LONDON (Reuters) – Russia has designated the International Transport Workers’ Federation (ITF) as an “undesirable” organisation in a step the union said will have significant ramifications for 1.6 million Russian members, the ITF said on Friday.
The label “undesirable” has been applied to dozens of foreign groups since Moscow began using the classification in 2015, and effectively bans an organisation outright.
Russia’s Prosecutor General said in a Sept. 5 statement that the ITF posed a “threat” to Russia’s constitutional order.
Russia’s transport ministry declined to comment when contacted on Friday.
The London-headquartered ITF said it refuted all allegations and said it existed “to protect and improve workers’ lives”.
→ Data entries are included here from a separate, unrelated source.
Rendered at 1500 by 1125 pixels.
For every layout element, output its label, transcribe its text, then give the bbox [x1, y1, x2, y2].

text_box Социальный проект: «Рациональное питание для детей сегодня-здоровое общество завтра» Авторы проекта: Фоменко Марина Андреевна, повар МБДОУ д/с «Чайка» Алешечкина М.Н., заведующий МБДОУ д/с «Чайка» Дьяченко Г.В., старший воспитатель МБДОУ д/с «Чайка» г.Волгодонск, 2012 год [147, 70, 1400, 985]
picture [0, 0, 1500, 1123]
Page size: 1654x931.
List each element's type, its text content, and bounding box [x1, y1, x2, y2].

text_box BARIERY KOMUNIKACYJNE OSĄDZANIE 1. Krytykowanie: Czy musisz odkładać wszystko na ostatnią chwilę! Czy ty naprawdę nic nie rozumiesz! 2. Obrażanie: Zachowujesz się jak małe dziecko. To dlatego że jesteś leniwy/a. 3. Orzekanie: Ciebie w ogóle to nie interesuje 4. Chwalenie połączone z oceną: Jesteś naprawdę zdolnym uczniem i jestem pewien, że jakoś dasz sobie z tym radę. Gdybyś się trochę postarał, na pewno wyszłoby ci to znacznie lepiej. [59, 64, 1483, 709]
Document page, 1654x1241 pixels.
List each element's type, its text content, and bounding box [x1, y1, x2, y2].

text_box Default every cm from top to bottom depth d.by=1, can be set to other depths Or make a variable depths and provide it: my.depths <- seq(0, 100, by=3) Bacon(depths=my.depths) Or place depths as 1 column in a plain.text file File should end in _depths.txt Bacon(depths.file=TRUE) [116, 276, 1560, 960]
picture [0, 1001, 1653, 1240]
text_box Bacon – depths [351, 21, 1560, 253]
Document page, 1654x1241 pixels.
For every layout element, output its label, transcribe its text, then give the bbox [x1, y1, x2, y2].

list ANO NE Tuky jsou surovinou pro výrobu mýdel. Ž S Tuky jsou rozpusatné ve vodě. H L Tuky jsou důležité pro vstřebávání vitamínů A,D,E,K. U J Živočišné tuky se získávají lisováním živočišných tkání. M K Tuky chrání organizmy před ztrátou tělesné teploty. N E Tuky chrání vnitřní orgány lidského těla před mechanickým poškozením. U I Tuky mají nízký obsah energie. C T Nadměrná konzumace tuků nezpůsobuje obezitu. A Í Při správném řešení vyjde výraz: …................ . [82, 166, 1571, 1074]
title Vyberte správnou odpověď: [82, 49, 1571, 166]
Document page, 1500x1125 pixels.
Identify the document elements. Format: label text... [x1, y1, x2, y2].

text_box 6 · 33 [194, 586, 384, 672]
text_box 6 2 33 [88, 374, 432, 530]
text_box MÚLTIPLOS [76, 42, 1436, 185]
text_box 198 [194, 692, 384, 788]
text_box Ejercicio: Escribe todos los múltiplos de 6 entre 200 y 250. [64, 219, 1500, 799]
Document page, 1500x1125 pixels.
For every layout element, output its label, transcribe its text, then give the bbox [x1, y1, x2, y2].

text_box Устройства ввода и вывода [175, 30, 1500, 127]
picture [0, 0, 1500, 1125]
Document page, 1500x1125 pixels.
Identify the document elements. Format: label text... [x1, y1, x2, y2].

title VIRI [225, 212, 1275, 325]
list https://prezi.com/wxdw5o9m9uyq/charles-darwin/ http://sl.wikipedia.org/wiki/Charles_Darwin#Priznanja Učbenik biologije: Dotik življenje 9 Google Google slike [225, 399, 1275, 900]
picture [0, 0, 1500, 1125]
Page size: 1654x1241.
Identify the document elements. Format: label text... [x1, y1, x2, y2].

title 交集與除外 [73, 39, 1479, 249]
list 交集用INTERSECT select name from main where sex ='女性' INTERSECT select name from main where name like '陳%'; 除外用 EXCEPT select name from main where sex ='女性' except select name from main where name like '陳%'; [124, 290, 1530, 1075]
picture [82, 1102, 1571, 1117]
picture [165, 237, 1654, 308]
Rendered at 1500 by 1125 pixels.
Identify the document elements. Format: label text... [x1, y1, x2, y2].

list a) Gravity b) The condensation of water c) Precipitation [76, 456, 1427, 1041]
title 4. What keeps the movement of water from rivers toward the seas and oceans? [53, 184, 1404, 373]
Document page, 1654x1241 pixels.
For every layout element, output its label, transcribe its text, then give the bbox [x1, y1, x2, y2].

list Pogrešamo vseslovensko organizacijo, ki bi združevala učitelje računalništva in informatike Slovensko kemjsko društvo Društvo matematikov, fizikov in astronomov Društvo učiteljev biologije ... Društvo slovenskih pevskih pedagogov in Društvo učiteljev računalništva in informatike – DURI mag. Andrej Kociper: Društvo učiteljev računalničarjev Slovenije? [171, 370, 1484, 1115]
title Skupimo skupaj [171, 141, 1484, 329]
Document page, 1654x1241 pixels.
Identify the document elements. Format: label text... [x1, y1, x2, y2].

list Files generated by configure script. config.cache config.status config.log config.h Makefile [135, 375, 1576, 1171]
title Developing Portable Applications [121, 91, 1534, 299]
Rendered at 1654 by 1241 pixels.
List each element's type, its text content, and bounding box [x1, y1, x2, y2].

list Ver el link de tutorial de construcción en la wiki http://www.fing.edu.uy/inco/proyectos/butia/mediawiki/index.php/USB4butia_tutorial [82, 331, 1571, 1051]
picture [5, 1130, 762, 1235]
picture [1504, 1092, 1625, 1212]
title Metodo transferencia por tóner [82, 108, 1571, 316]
“This designation will have significant ramifications for the 1.65 million Russian transport workers affiliated to the ITF at the time this designation was announced,” it said in a statement on Friday, adding that tens of thousands of Russian seafarers, who sail on ships covered by ITF-approved collective agreements, would be impacted.
“ITF continues to treat Russian seafarers the same as any other seafarer seeking our assistance and support.”
The ITF is an affiliate-led movement of 740 transport workers’ unions across the world, and says it is “the voice of the 20 million transport workers who move the world”.
The Russian branch of Greenpeace said in May it would shut down after authorities declared the environmental group undesirable.